By Mark Chaplin
An argument with a coach convinced Dagmar Damkova that she would not make it as a footballer. She turned to refereeing – and the result has been a new and rewarding career as one of Europe's top women match officials.
A 30-year-old English teacher from Pilsen in the Czech Republic, Damkova has enjoyed a meteoric rise since she took the decision to turn to the whistle a decade ago, and now faces a new challenge as part of the refereeing team for the forthcoming UEFA WOMEN'S EURO 2005™ finals in England.
"Up to about ten years ago, I played football," she told uefa.com, "but I had differences with a coach, and I felt there was no future for me as a player. I was asked if I wanted to take up refereeing – I love football, so I thought I'd give it a try."
Series of targets
The initial target was just to enjoy refereeing. However, Damkova found she had a knack for the job, and after a while began setting herself objectives which have helped her move up the ladder – and establish herself as the first-ever woman referee at the top men's level in the Czech Republic.
"When I started, I didn't really know how far you could go as a woman referee," she reflected. "I only began because I love football. Then, as time went by, I decided to change my lifestyle, focused more on training, and things went from there."
Damkova has been officiating at men's games in the Czech Republic since autumn 2003. Along with her Swiss colleague Nicole Petignat - the first woman to officiate at a UEFA club competition match - she has been one of the female referee pioneers who have helped break down many pre-conceived barriers.

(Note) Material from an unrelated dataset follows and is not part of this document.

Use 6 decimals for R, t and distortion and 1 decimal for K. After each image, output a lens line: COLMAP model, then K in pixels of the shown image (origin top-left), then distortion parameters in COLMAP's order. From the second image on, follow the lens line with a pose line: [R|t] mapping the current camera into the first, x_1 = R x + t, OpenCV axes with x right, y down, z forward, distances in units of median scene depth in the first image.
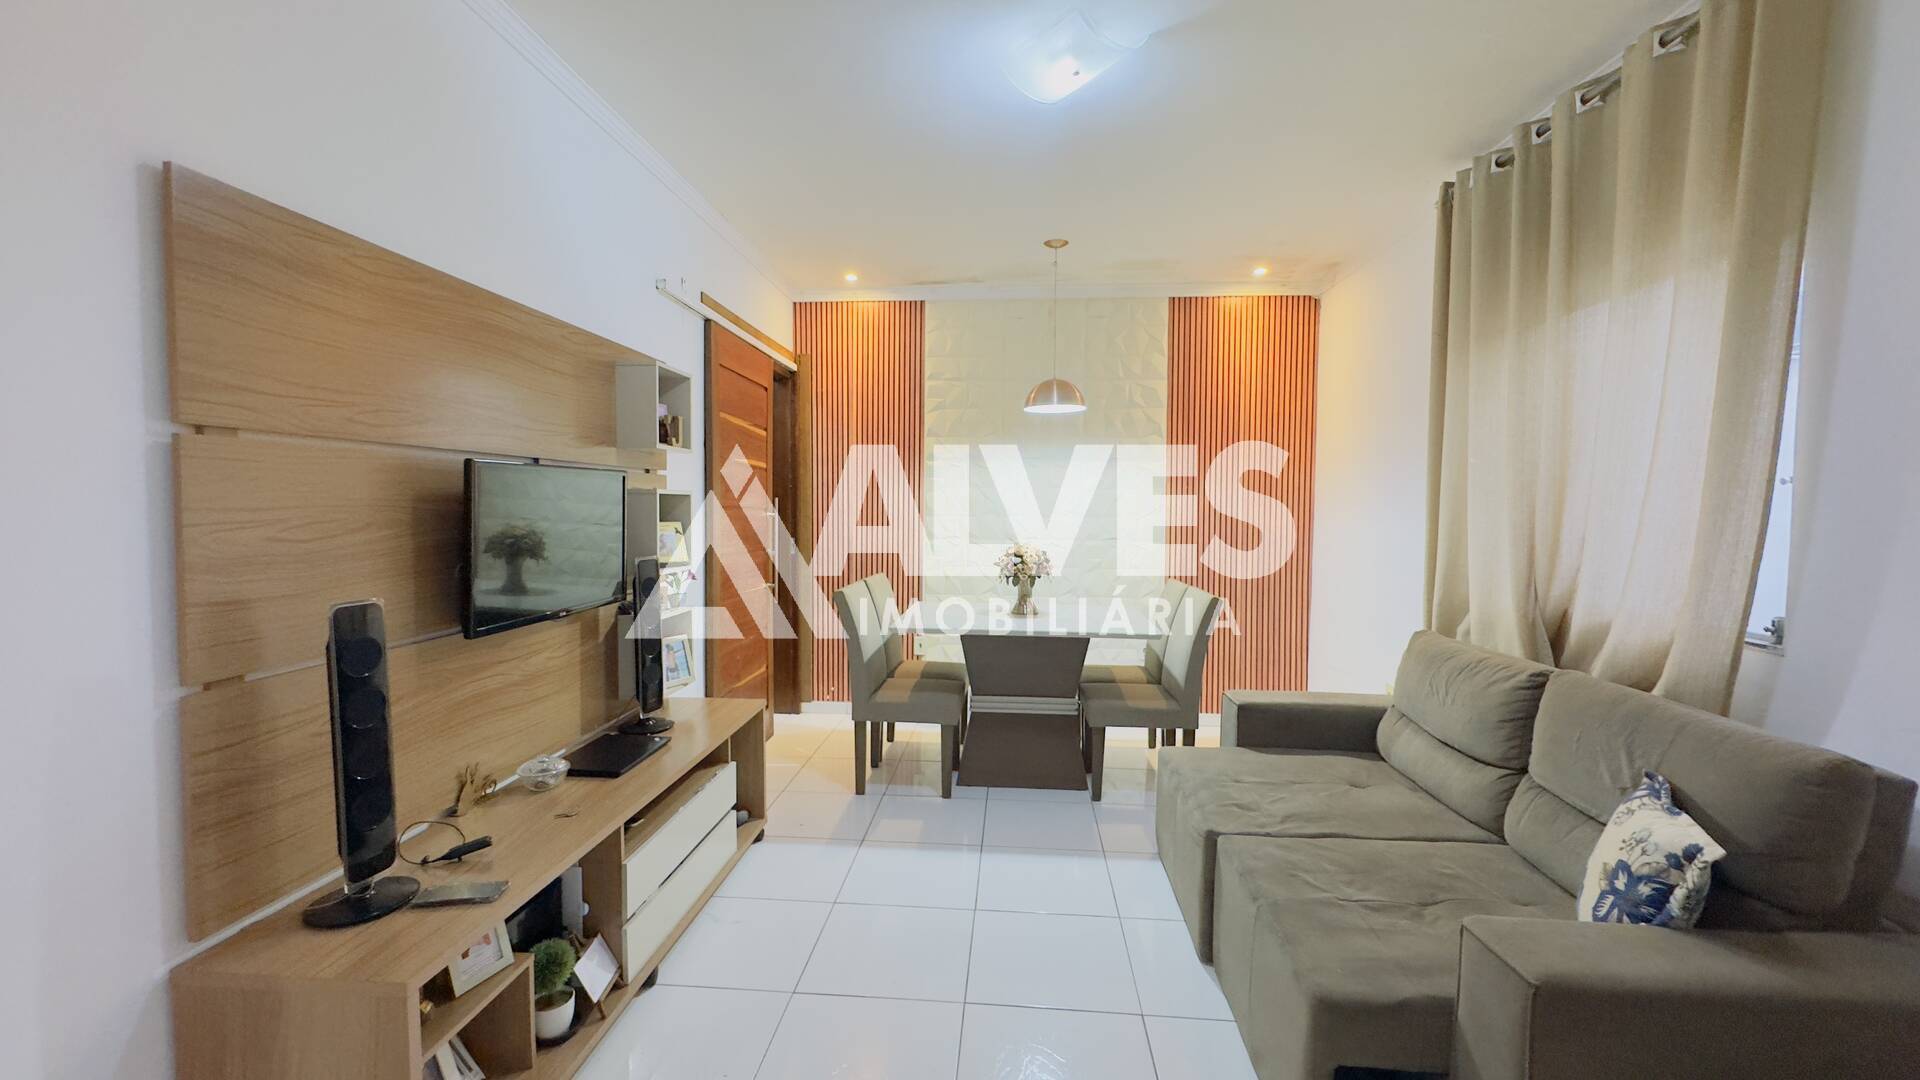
lens RADIAL K [[765.2, 0, 961.8], [0, 765.2, 540.3], [0, 0, 1]] dist [-0.003345, -0.000062]
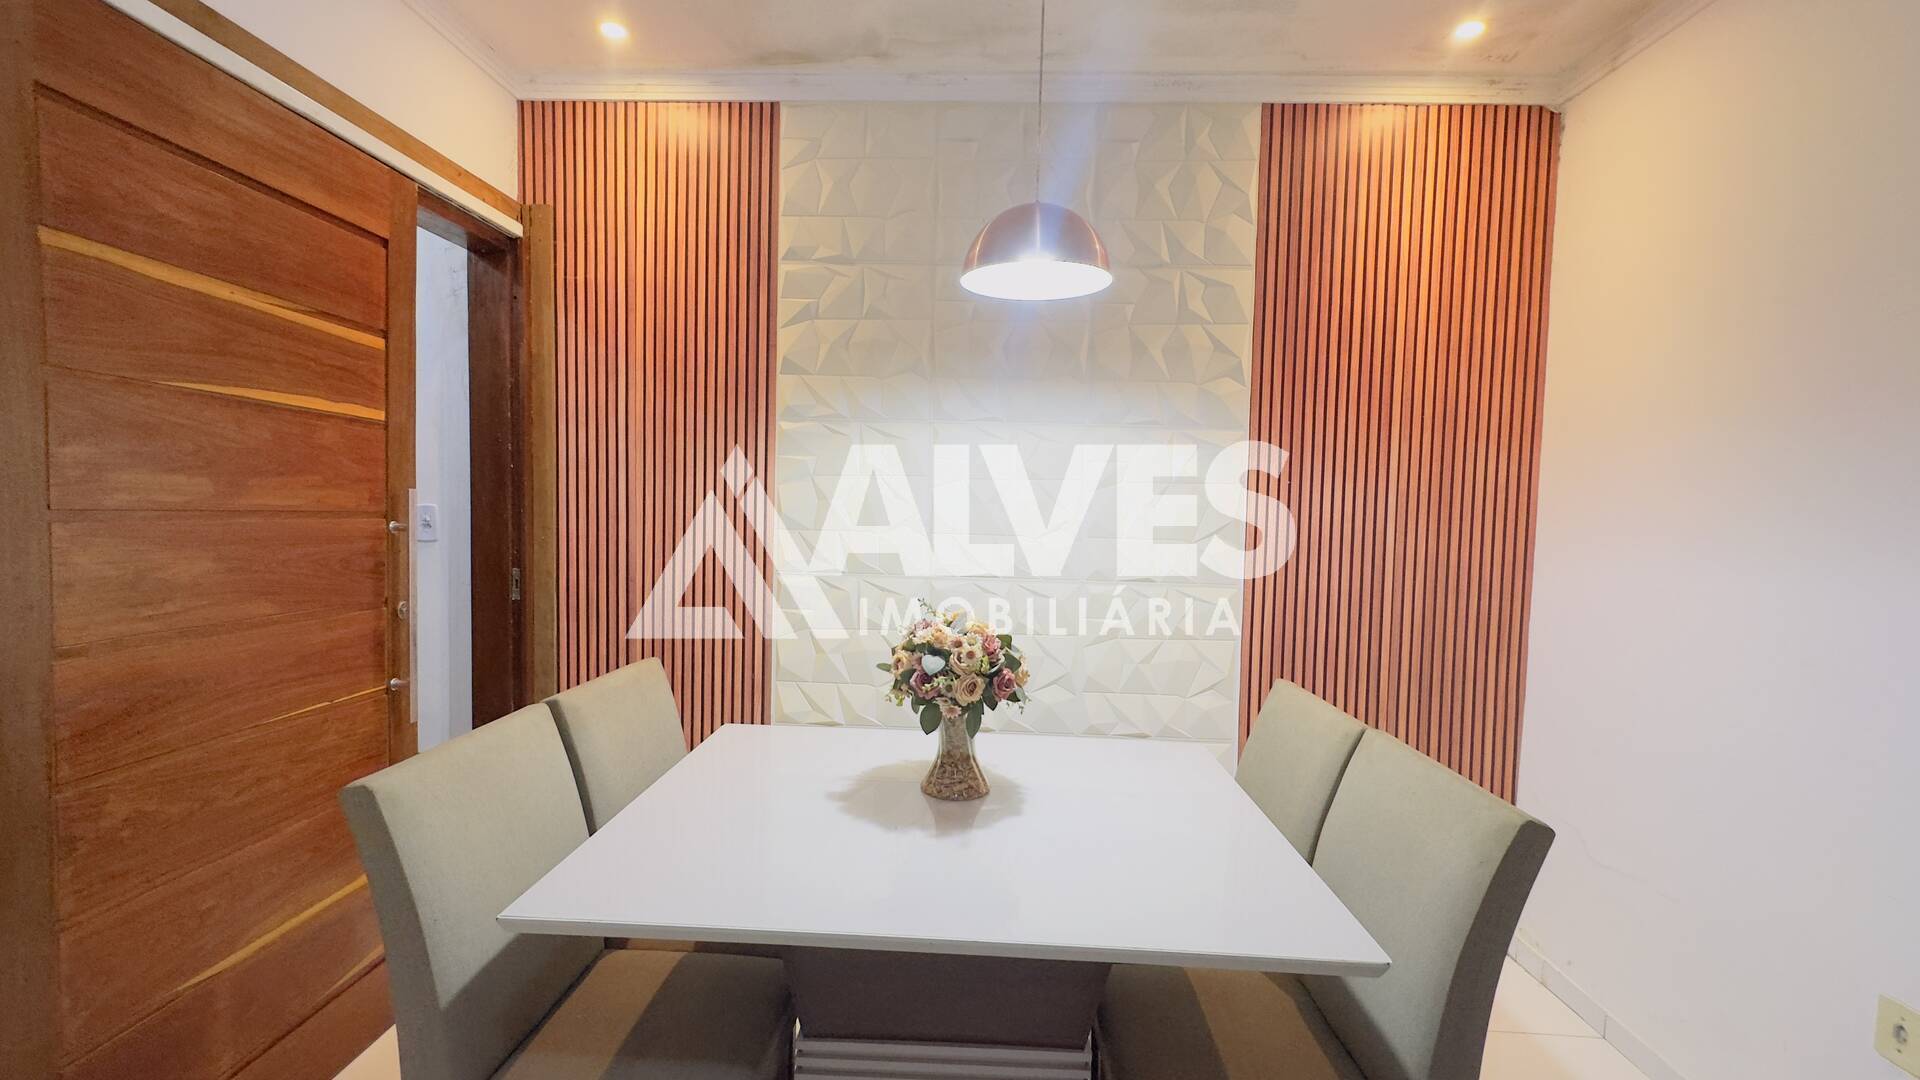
lens RADIAL K [[765.2, 0, 957.4], [0, 765.2, 539.8], [0, 0, 1]] dist [-0.003345, -0.000062]
pose [[0.999240, 0.014168, 0.036322, 0.055509], [-0.014336, 0.999888, 0.004352, -0.029845], [-0.036256, -0.004869, 0.999331, 0.499761]]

"It's harder and easier at the same time to referee men's matches," she explained. "In many ways, you are treated with more respect – but the hard part is that everyone is focused on your performance as a woman match official. You have to show that you can do the job."
Damkova's progress runs parallel to the blossoming of the women's game over the past few years – something that will be evident to fans who watch the action at WOMEN'S EURO 2005™. She feels that women's football can only continue to move onwards and upwards.
"I often talk to male coaches in the Czech Republic – they tell me that they've seen women's games on TV, and that they're really impressed with how good it is," she said. "There's a lot of technique in women's football now. I hope that the championship will show this progress. I also hope that people will come to watch the matches in England, and that it will attract girls to play football."
Calm by nature, Damkova hopes that the fans will be entertained by what they see in England. "I hope I am too – I like taking charge of matches where the football is flowing, it's much better than having a game where you're having to constantly interrupt play," she said.
A hectic two weeks lies ahead. "I'm proud and honoured to be appointed. I decided that I wanted to go as far as I could, and I feel it's a reward for the work put in over the past five years," Damkova concluded. "Now I would like to keep at this level and go forward – and go to a FIFA Women's World Cup."